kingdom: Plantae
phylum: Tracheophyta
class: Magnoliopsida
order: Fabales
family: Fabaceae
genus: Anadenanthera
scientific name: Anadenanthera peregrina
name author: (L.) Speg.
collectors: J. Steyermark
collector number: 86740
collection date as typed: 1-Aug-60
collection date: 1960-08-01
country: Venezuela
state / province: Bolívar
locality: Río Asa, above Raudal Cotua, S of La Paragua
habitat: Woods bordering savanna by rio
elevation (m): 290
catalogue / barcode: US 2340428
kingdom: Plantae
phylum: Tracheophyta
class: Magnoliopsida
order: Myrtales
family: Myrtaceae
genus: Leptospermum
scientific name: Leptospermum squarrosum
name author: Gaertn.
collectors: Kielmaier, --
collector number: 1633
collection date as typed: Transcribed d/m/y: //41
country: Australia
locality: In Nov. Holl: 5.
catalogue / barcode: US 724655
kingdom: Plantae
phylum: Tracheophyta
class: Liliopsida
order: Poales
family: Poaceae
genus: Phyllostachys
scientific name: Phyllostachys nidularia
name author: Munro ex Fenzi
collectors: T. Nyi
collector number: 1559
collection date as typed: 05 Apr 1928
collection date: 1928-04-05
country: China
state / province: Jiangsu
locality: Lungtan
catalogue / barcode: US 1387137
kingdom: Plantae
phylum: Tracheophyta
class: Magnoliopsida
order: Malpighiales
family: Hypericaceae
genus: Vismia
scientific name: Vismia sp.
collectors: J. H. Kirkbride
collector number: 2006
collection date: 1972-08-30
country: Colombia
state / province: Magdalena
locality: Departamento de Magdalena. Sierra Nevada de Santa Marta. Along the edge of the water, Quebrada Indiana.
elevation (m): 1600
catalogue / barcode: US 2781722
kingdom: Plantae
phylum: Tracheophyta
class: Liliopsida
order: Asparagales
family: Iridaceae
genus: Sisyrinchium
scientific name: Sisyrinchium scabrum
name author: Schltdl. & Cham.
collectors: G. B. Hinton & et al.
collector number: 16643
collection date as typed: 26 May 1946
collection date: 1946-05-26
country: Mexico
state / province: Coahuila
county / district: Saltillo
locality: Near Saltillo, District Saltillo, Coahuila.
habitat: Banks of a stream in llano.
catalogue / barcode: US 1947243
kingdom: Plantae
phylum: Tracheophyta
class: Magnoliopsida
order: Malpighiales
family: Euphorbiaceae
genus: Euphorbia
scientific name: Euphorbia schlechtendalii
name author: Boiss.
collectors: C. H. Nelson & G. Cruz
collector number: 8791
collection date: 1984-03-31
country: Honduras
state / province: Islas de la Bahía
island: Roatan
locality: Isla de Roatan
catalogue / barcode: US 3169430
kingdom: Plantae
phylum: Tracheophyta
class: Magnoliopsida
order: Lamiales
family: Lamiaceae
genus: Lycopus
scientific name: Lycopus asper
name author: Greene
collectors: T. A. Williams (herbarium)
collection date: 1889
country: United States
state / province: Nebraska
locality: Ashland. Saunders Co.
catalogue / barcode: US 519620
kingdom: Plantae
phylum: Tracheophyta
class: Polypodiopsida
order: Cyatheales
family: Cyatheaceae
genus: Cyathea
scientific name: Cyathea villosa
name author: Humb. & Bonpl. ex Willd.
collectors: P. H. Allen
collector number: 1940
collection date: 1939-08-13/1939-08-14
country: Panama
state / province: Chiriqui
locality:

- [Requirements]:
Could you retype all of the rows above, keeping every line unchanged?

- [Finished task]:
kingdom: Plantae
phylum: Tracheophyta
class: Magnoliopsida
order: Fabales
family: Fabaceae
genus: Anadenanthera
scientific name: Anadenanthera peregrina
name author: (L.) Speg.
collectors: J. Steyermark
collector number: 86740
collection date as typed: 1-Aug-60
collection date: 1960-08-01
country: Venezuela
state / province: Bolívar
locality: Río Asa, above Raudal Cotua, S of La Paragua
habitat: Woods bordering savanna by rio
elevation (m): 290
catalogue / barcode: US 2340428
kingdom: Plantae
phylum: Tracheophyta
class: Magnoliopsida
order: Myrtales
family: Myrtaceae
genus: Leptospermum
scientific name: Leptospermum squarrosum
name author: Gaertn.
collectors: Kielmaier, --
collector number: 1633
collection date as typed: Transcribed d/m/y: //41
country: Australia
locality: In Nov. Holl: 5.
catalogue / barcode: US 724655
kingdom: Plantae
phylum: Tracheophyta
class: Liliopsida
order: Poales
family: Poaceae
genus: Phyllostachys
scientific name: Phyllostachys nidularia
name author: Munro ex Fenzi
collectors: T. Nyi
collector number: 1559
collection date as typed: 05 Apr 1928
collection date: 1928-04-05
country: China
state / province: Jiangsu
locality: Lungtan
catalogue / barcode: US 1387137
kingdom: Plantae
phylum: Tracheophyta
class: Magnoliopsida
order: Malpighiales
family: Hypericaceae
genus: Vismia
scientific name: Vismia sp.
collectors: J. H. Kirkbride
collector number: 2006
collection date: 1972-08-30
country: Colombia
state / province: Magdalena
locality: Departamento de Magdalena. Sierra Nevada de Santa Marta. Along the edge of the water, Quebrada Indiana.
elevation (m): 1600
catalogue / barcode: US 2781722
kingdom: Plantae
phylum: Tracheophyta
class: Liliopsida
order: Asparagales
family: Iridaceae
genus: Sisyrinchium
scientific name: Sisyrinchium scabrum
name author: Schltdl. & Cham.
collectors: G. B. Hinton & et al.
collector number: 16643
collection date as typed: 26 May 1946
collection date: 1946-05-26
country: Mexico
state / province: Coahuila
county / district: Saltillo
locality: Near Saltillo, District Saltillo, Coahuila.
habitat: Banks of a stream in llano.
catalogue / barcode: US 1947243
kingdom: Plantae
phylum: Tracheophyta
class: Magnoliopsida
order: Malpighiales
family: Euphorbiaceae
genus: Euphorbia
scientific name: Euphorbia schlechtendalii
name author: Boiss.
collectors: C. H. Nelson & G. Cruz
collector number: 8791
collection date: 1984-03-31
country: Honduras
state / province: Islas de la Bahía
island: Roatan
locality: Isla de Roatan
catalogue / barcode: US 3169430
kingdom: Plantae
phylum: Tracheophyta
class: Magnoliopsida
order: Lamiales
family: Lamiaceae
genus: Lycopus
scientific name: Lycopus asper
name author: Greene
collectors: T. A. Williams (herbarium)
collection date: 1889
country: United States
state / province: Nebraska
locality: Ashland. Saunders Co.
catalogue / barcode: US 519620
kingdom: Plantae
phylum: Tracheophyta
class: Polypodiopsida
order: Cyatheales
family: Cyatheaceae
genus: Cyathea
scientific name: Cyathea villosa
name author: Humb. & Bonpl. ex Willd.
collectors: P. H. Allen
collector number: 1940
collection date: 1939-08-13/1939-08-14
country: Panama
state / province: Chiriqui
locality:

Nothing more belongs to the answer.